I wonder if the texting dotcomers of twittering America could produce even ten divisions of men of this caliber from the mill run of its citizens.

This D-Day collection has a number of June 6, 1944 photographs most of us have never seen.

These things are moving. I especially like picture number 44, a D-Day anniversary shot that captures the irony of which mid-century Americans were capable even after ten years of depression and three of slaughter.

We owe the MSM, specifically the Denver Post, for putting this collection together, and my buddy Al in Rhode Island for alerting some of us to it.

Jun 6, 2009

Vivid air, signed with honor

It is one of the patriotic days, and I suppose you'll hear a certain amount of  oratory, some praiseworthy, some self-serving.  
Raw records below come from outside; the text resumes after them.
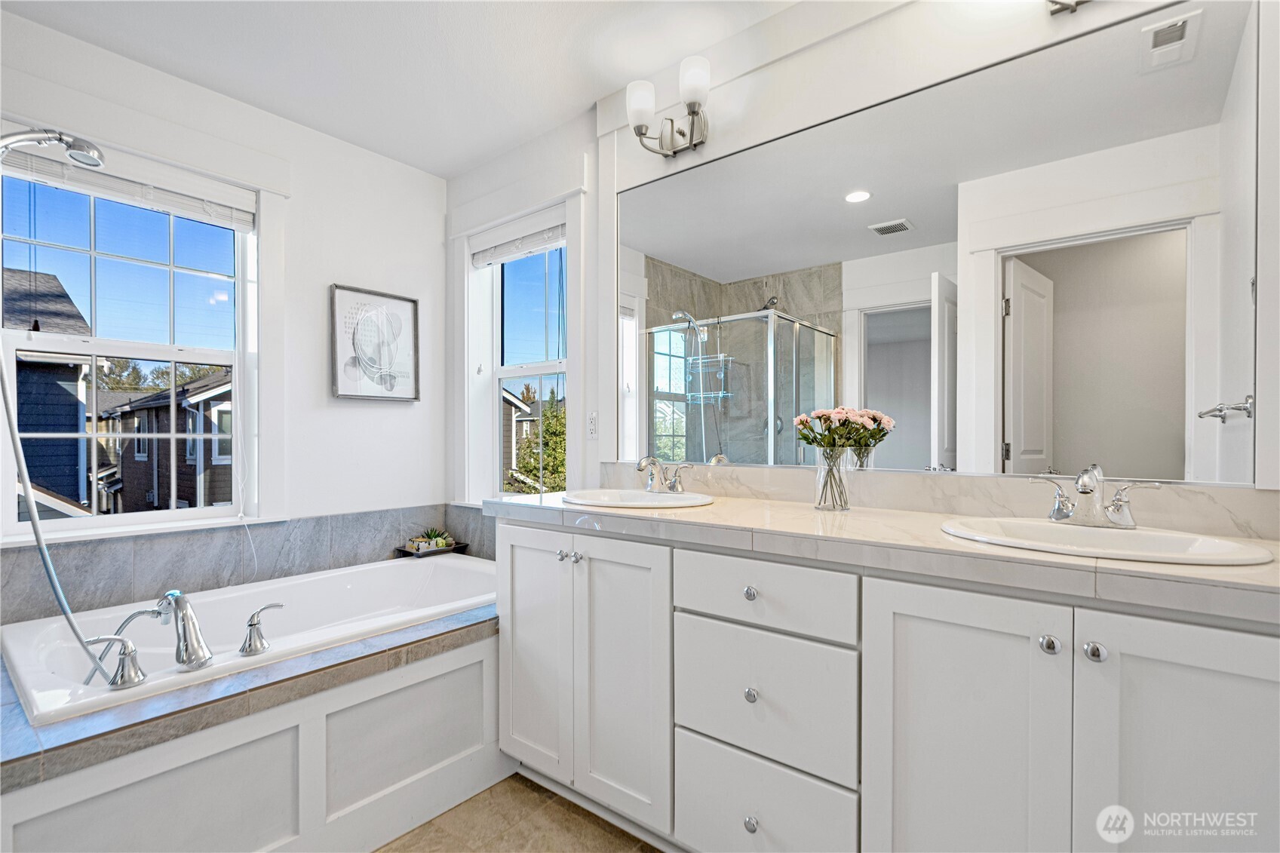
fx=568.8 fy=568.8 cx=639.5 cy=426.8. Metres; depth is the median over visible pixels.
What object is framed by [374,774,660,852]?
floor
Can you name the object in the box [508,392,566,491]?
tree
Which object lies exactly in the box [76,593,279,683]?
tub faucet
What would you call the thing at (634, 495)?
left sink
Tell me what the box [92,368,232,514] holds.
house
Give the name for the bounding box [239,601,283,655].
tub handle
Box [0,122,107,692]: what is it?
shower hose
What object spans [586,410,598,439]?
electrical outlet
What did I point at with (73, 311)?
house
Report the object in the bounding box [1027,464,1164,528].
right faucet
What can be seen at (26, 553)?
tile backsplash
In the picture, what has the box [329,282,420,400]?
framed picture
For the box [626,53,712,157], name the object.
wall sconce
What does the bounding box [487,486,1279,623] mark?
countertop
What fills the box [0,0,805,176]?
ceiling
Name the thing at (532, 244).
window blind
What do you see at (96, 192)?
window blind
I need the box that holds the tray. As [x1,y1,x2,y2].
[393,540,466,557]
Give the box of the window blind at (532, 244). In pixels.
[470,210,565,266]
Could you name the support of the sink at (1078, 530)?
in the countertop
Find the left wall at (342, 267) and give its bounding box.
[0,10,448,598]
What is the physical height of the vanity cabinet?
0.899 m
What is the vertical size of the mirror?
1.043 m
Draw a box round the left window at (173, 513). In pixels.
[0,133,261,543]
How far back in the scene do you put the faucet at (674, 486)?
1.90 m
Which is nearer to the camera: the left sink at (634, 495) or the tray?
the left sink at (634, 495)
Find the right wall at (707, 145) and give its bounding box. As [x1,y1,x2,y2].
[444,0,1276,525]
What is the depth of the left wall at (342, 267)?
2.56 m
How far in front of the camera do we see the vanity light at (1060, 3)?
1.34 m
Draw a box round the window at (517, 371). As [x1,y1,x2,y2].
[461,202,568,502]
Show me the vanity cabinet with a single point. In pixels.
(863, 796)
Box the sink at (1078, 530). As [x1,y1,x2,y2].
[939,515,1274,564]
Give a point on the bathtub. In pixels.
(294, 583)
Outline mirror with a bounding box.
[622,0,1256,486]
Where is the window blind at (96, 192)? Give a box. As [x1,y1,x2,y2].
[0,136,254,229]
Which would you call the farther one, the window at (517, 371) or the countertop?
the window at (517, 371)
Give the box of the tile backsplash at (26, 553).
[0,503,497,622]
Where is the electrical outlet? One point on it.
(592, 426)
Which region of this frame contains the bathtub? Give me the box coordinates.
[0,552,496,724]
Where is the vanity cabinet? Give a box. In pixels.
[490,517,1279,852]
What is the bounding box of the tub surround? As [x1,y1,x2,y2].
[0,595,502,852]
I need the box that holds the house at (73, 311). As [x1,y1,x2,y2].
[6,271,94,516]
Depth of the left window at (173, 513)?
2.12 m
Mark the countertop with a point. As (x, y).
(695, 511)
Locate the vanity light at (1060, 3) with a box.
[1046,0,1090,14]
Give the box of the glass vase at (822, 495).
[814,447,851,511]
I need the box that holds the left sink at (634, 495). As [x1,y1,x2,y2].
[563,488,716,508]
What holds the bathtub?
in the tub surround
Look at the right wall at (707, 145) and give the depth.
1.84 m
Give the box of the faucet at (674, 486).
[634,454,691,492]
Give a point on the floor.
(419, 834)
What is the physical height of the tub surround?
0.464 m
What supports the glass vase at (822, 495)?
on the countertop

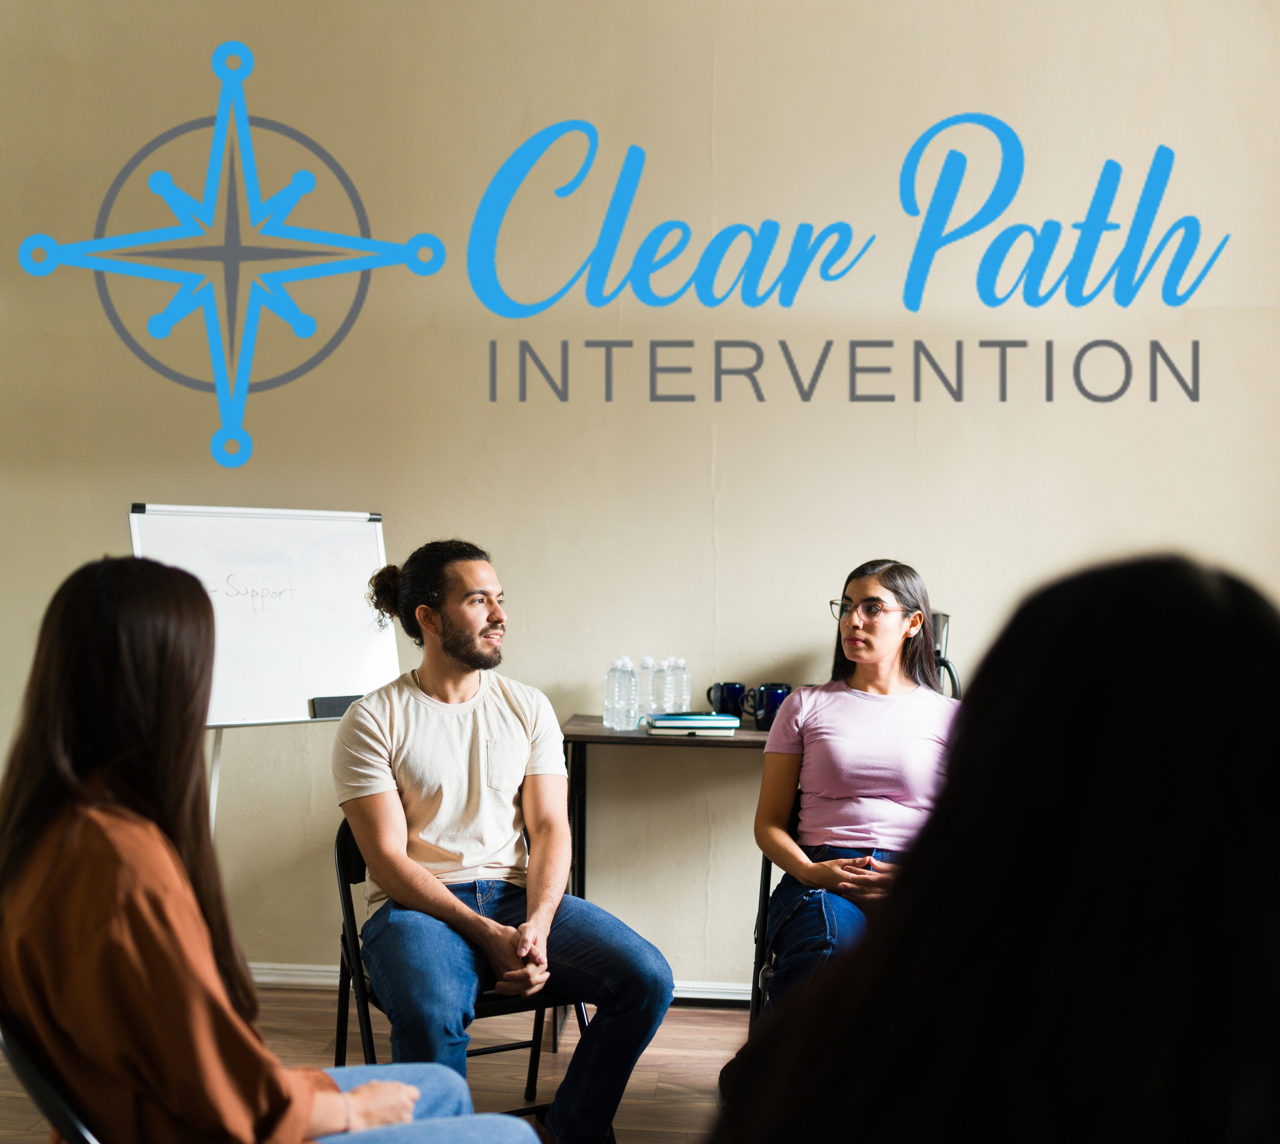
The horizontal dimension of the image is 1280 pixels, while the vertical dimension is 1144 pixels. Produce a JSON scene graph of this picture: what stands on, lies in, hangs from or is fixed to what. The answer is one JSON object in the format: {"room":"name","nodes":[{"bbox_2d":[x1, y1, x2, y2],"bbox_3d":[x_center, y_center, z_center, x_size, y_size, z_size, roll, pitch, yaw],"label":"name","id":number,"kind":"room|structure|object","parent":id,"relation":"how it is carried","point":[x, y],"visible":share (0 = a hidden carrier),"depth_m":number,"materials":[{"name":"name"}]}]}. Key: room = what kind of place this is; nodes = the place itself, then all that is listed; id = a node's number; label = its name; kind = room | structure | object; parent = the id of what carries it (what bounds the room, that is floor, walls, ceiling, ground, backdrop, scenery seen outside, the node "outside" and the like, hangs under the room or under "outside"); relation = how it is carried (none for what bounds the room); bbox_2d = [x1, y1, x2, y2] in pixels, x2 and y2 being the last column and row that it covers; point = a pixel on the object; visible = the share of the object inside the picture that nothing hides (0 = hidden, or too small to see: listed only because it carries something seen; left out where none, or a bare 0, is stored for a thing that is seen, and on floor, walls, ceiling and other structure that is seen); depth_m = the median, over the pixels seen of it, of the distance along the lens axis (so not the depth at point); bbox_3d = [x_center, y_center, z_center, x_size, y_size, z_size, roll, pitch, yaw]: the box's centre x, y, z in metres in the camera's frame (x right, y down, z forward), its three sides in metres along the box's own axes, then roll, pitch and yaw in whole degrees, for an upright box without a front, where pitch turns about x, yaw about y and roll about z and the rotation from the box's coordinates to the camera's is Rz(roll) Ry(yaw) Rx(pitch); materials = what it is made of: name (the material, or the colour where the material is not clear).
{"room":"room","nodes":[
{"label":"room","id":0,"kind":"room"},
{"bbox_2d":[0,989,747,1143],"bbox_3d":[-0.182,1.300,1.676,6.916,0.104,6.234,1,1,5],"label":"floor","id":1,"kind":"structure","parent":0,"point":[718,1020],"depth_m":3.86,"materials":[{"name":"brown wood"}]},
{"bbox_2d":[0,1014,105,1143],"bbox_3d":[-0.571,0.868,2.000,0.523,0.730,0.501,0,1,-34],"label":"folding chair","id":2,"kind":"object","parent":1,"relation":"on","point":[65,1110],"visible":0.39,"depth_m":1.79,"materials":[{"name":"black metal"}]},
{"bbox_2d":[0,550,546,1143],"bbox_3d":[-0.484,0.486,1.909,0.490,0.992,0.711,0,1,-38],"label":"woman","id":3,"kind":"object","parent":2,"relation":"on","point":[309,1107],"visible":0.95,"depth_m":1.78},
{"bbox_2d":[126,498,397,829],"bbox_3d":[-0.973,0.523,4.001,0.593,1.380,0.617,1,1,5],"label":"whiteboard","id":4,"kind":"object","parent":1,"relation":"on","point":[309,690],"visible":0.71,"depth_m":4.01,"materials":[{"name":"white"}]},
{"bbox_2d":[309,694,361,719],"bbox_3d":[-0.757,0.343,3.982,0.122,0.043,0.099,1,1,5],"label":"whiteboard eraser","id":5,"kind":"object","parent":4,"relation":"attached to","point":[335,707],"visible":0.71,"depth_m":3.95,"materials":[{"name":"black"}]},
{"bbox_2d":[327,814,591,1135],"bbox_3d":[-0.369,0.893,3.301,0.486,0.738,0.526,0,1,-31],"label":"folding chair","id":6,"kind":"object","parent":1,"relation":"on","point":[373,1052],"visible":0.32,"depth_m":3.25,"materials":[{"name":"black metal"}]},
{"bbox_2d":[333,537,683,1143],"bbox_3d":[-0.313,0.566,3.166,0.556,1.244,0.780,0,1,-29],"label":"man","id":7,"kind":"object","parent":6,"relation":"on","point":[503,842],"visible":0.99,"depth_m":3.02},
{"bbox_2d":[561,712,772,1009],"bbox_3d":[0.278,0.825,4.161,0.946,0.816,0.483,1,1,5],"label":"table","id":8,"kind":"object","parent":1,"relation":"on","point":[585,737],"visible":0.41,"depth_m":4.01,"materials":[{"name":"black"}]},
{"bbox_2d":[602,657,624,729],"bbox_3d":[-0.067,0.324,4.211,0.064,0.191,0.064,1,1,5],"label":"water bottle","id":9,"kind":"object","parent":8,"relation":"on","point":[608,716],"visible":0.97,"depth_m":4.19,"materials":[{"name":"clear plastic"}]},
{"bbox_2d":[617,656,637,730],"bbox_3d":[-0.027,0.321,4.095,0.064,0.194,0.065,1,1,5],"label":"water bottle","id":10,"kind":"object","parent":8,"relation":"on","point":[631,672],"visible":0.97,"depth_m":4.08,"materials":[{"name":"clear plastic"}]},
{"bbox_2d":[635,657,652,722],"bbox_3d":[0.015,0.327,4.277,0.064,0.184,0.065,1,1,5],"label":"water bottle","id":11,"kind":"object","parent":8,"relation":"on","point":[646,661],"visible":0.72,"depth_m":4.26,"materials":[{"name":"clear plastic"}]},
{"bbox_2d":[652,657,675,718],"bbox_3d":[0.073,0.327,4.270,0.067,0.189,0.068,1,1,5],"label":"water bottle","id":12,"kind":"object","parent":8,"relation":"on","point":[662,684],"visible":0.88,"depth_m":4.25,"materials":[{"name":"clear plastic"}]},
{"bbox_2d":[672,657,690,711],"bbox_3d":[0.114,0.328,4.330,0.066,0.189,0.067,1,1,5],"label":"water bottle","id":13,"kind":"object","parent":8,"relation":"on","point":[683,672],"visible":0.61,"depth_m":4.31,"materials":[{"name":"clear plastic"}]},
{"bbox_2d":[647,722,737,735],"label":"book","id":14,"kind":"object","parent":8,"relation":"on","point":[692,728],"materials":[{"name":"paper"}]},
{"bbox_2d":[646,710,739,736],"bbox_3d":[0.137,0.395,4.105,0.232,0.039,0.205,1,1,5],"label":"book","id":15,"kind":"object","parent":8,"relation":"on","point":[694,725],"visible":0.98,"depth_m":4.01,"materials":[{"name":"paper"}]},
{"bbox_2d":[707,681,748,719],"bbox_3d":[0.258,0.362,4.358,0.130,0.104,0.078,1,1,5],"label":"mug","id":16,"kind":"object","parent":8,"relation":"on","point":[721,693],"visible":0.92,"depth_m":4.33,"materials":[{"name":"blue ceramic"}]},
{"bbox_2d":[747,683,790,731],"bbox_3d":[0.361,0.369,4.217,0.120,0.119,0.090,1,1,5],"label":"mug","id":17,"kind":"object","parent":8,"relation":"on","point":[764,690],"visible":0.82,"depth_m":4.18,"materials":[{"name":"blue ceramic"}]},
{"bbox_2d":[931,610,962,698],"bbox_3d":[0.752,0.273,4.161,0.265,0.336,0.302,1,1,5],"label":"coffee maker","id":18,"kind":"object","parent":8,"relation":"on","point":[941,634],"visible":0.24,"depth_m":4.10,"materials":[{"name":"black"}]},
{"bbox_2d":[751,783,803,1029],"bbox_3d":[0.550,0.885,3.722,0.525,0.730,0.579,1,1,5],"label":"folding chair","id":19,"kind":"object","parent":1,"relation":"on","point":[764,877],"visible":0.12,"depth_m":3.74,"materials":[{"name":"black metal"}]},
{"bbox_2d":[753,561,957,1013],"bbox_3d":[0.535,0.506,3.523,0.488,0.967,0.810,1,1,5],"label":"woman","id":20,"kind":"object","parent":19,"relation":"on","point":[828,780],"visible":0.76,"depth_m":3.43},
{"bbox_2d":[0,0,1279,990],"bbox_3d":[-0.169,-0.465,4.582,7.673,3.433,0.162,1,1,5],"label":"wall","id":21,"kind":"structure","parent":0,"point":[723,541],"depth_m":4.48,"materials":[{"name":"beige paint"}]},
{"bbox_2d":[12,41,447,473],"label":"wall logo","id":22,"kind":"object","parent":21,"relation":"attached to","point":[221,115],"visible":0.98,"depth_m":4.73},
{"bbox_2d":[243,963,757,1005],"bbox_3d":[0.159,1.212,4.460,5.549,0.077,0.022,1,1,5],"label":"baseboard","id":23,"kind":"structure","parent":21,"relation":"attached to","point":[326,973],"depth_m":4.53,"materials":[{"name":"white paint"}]},
{"bbox_2d":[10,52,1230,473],"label":"wall sign","id":24,"kind":"object","parent":21,"relation":"attached to","point":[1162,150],"visible":0.99,"depth_m":4.72,"materials":[{"name":"blue"}]},
{"bbox_2d":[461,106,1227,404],"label":"wall lettering","id":25,"kind":"object","parent":21,"relation":"attached to","point":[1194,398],"visible":0.99,"depth_m":4.77,"materials":[{"name":"blue"}]},
{"bbox_2d":[706,552,1279,1143],"bbox_3d":[0.313,0.506,1.005,0.573,1.031,0.659,1,1,5],"label":"person","id":26,"kind":"object","parent":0,"point":[1081,862],"visible":1,"depth_m":0.85}
]}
An unlucky guy may find himself stuck with one of those neocon-right warriors of the lectern. They demand we send our kids  to war to create "democracy" in every populated desert waterhole  and jungle clearing on earth.  It is always instructive to stop them in mid-rant and ask:

 "Sir (or Madam), please, where and when did you wear the fighting uniform?"  Amazing how many of the loudmouth warhawks found  actual service simply too inconvenient.

Otherwise this D-Day, I intend to reread the Noonan/Spender/Reagan tribute.